I also read somewhere that kids hate having to stop playing to go to the bathroom so we put toys near his potty so as to make it a special experience. Maybe a special toy that's only for potty time, we had a special book.

Good luck, sometimes you get lucky (like your babysitter) and sometimes you don't. Try not to take it personally.


----------



## elliha (Jul 20, 2014)

I am just up into getting my daughter to use the potty. She just turned 3 but she was potty-trained for poop when she was around 10 months and went every time she pooped but one day she just stopped doing it and from then until just a couple of months ago going to the toilet was a complete no no. She has from about late winter/early spring used the toilet occasionally and in periods been without diapers but refused to use the potty most of the time and asked to have a diaper instead. At times she has changed her diaper herself too and just pulled up her pants and went on with her life and we have not know she has done so until she peed on the floor. When she started showing interest I told her that she would soon be too old to use a diaper so this summer we will start practicing before it is too late and no diapers fit. I pointed to the fact that she has had a lot of diapers leak due to simply peeing too much at the same time and said that this is a sign that she is getting so old that diapers will not work soon. A couple of weeks ago she started saying no to using a diaper at day care and I said fine, let's go there without one (telling the staff and saying that they should do as they pleased if they would put it on later) and she managed several days without a diaper there and when I started our vacation I have had her out of a diaper at most times except at night and when we go on long car trips. She is doing great. There have been accidents but not a lot of them. I do not require her to help me with anything but that she goes and sit on the toilet until I am done cleaning up. 

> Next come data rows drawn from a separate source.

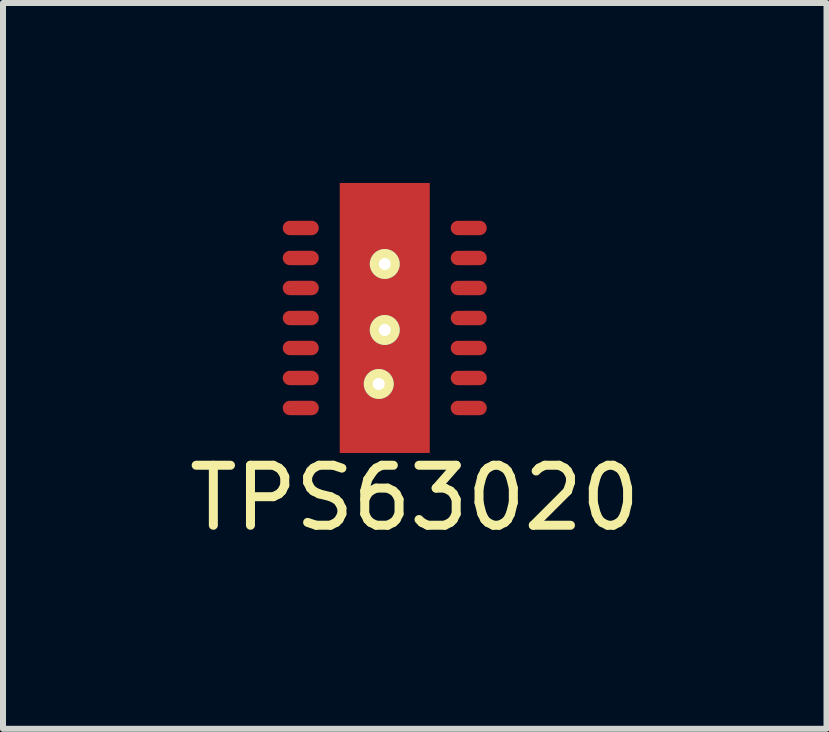
<source format=kicad_pcb>
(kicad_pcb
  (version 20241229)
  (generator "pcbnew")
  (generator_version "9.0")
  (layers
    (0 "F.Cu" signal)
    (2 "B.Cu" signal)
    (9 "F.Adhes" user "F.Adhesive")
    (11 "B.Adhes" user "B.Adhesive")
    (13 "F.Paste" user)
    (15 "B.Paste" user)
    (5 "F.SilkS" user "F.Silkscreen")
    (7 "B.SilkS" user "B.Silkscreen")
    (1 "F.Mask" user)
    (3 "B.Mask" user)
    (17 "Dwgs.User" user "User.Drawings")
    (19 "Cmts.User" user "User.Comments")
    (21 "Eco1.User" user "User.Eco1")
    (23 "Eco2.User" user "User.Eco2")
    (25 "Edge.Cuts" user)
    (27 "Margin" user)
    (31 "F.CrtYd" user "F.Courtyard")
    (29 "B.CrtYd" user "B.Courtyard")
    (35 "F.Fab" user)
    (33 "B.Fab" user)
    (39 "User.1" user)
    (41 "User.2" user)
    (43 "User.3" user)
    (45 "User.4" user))
  (footprint "TPS63020"
    (layer "F.Cu")
    (at 3.363 2.25)
    (property "Reference" "TPS63020" (at 0.5 3 0) (layer "F.SilkS") (effects (font (size 1 1) (thickness 0.15))))
    (attr through_hole)
    (pad "1" smd oval (at -1.4 -1.5) (size 0.6 0.24) (layers "F.Cu" "F.Mask" "F.Paste"))
    (pad "1" smd oval (at -1.4 -1) (size 0.6 0.24) (layers "F.Cu" "F.Mask" "F.Paste"))
    (pad "1" smd oval (at -1.4 -0.5) (size 0.6 0.24) (layers "F.Cu" "F.Mask" "F.Paste"))
    (pad "1" smd oval (at -1.4 0) (size 0.6 0.24) (layers "F.Cu" "F.Mask" "F.Paste"))
    (pad "1" smd oval (at -1.4 0.5) (size 0.6 0.24) (layers "F.Cu" "F.Mask" "F.Paste"))
    (pad "1" smd oval (at -1.4 1) (size 0.6 0.24) (layers "F.Cu" "F.Mask" "F.Paste"))
    (pad "1" smd oval (at -1.4 1.5) (size 0.6 0.24) (layers "F.Cu" "F.Mask" "F.Paste"))
    (pad "1" smd oval (at 1.4 -1.5) (size 0.6 0.24) (layers "F.Cu" "F.Mask" "F.Paste"))
    (pad "1" smd oval (at 1.4 -1) (size 0.6 0.24) (layers "F.Cu" "F.Mask" "F.Paste"))
    (pad "1" smd oval (at 1.4 -0.5) (size 0.6 0.24) (layers "F.Cu" "F.Mask" "F.Paste"))
    (pad "1" smd oval (at 1.4 0) (size 0.6 0.24) (layers "F.Cu" "F.Mask" "F.Paste"))
    (pad "1" smd oval (at 1.4 0.5) (size 0.6 0.24) (layers "F.Cu" "F.Mask" "F.Paste"))
    (pad "1" smd oval (at 1.4 1) (size 0.6 0.24) (layers "F.Cu" "F.Mask" "F.Paste"))
    (pad "1" smd oval (at 1.4 1.5) (size 0.6 0.24) (layers "F.Cu" "F.Mask" "F.Paste"))
    (pad "PAD" thru_hole circle (at -0.1 1.1) (size 0.5 0.5) (drill 0.2) (layers "*.Cu" "*.Mask" "F.SilkS"))
    (pad "PAD" thru_hole circle (at 0 -0.9) (size 0.5 0.5) (drill 0.2) (layers "*.Cu" "*.Mask" "F.SilkS"))
    (pad "PAD" smd rect (at 0 0) (size 1.5 4.5) (layers "F.Cu" "F.Mask" "F.Paste"))
    (pad "PAD" thru_hole circle (at 0 0.2) (size 0.5 0.5) (drill 0.2) (layers "*.Cu" "*.Mask" "F.SilkS")))
  (gr_rect
    (start -3 -3)
    (end 10.726 9.098)
    (stroke (width 0.1) (type default))
    (fill no)
    (layer "Edge.Cuts")))
</source>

We have used no rewards or punishment but I have told her that she did well when she went pooping as this was much more of a struggle for her. I think she initially did not want to poop and held it in a bit but with some raisins and story time on the toilet a couple of times she has managed to be able to poop rather well this week *knock on wood*.

We are going to visit relatives now for a week. It will be "fun" but hopefully she will do OK there too. She has managed two trips to town without a diaper so we hope for the best. She will be in a diaper when we go there though as there is no guarantee we can stay exactly when she needs to go. I will still take her to the bathroom every time we stop to give her an opportunity to "do without diapers with a diaper on". We have not pushed nights but she is usually dry at night and have been since she was a baby but we keep them on for safety. When she has managed being without diapers for a couple months we plan to get rid of that diaper too. It is going very smoothly now but since she has gone back once it is a little nervous.


----------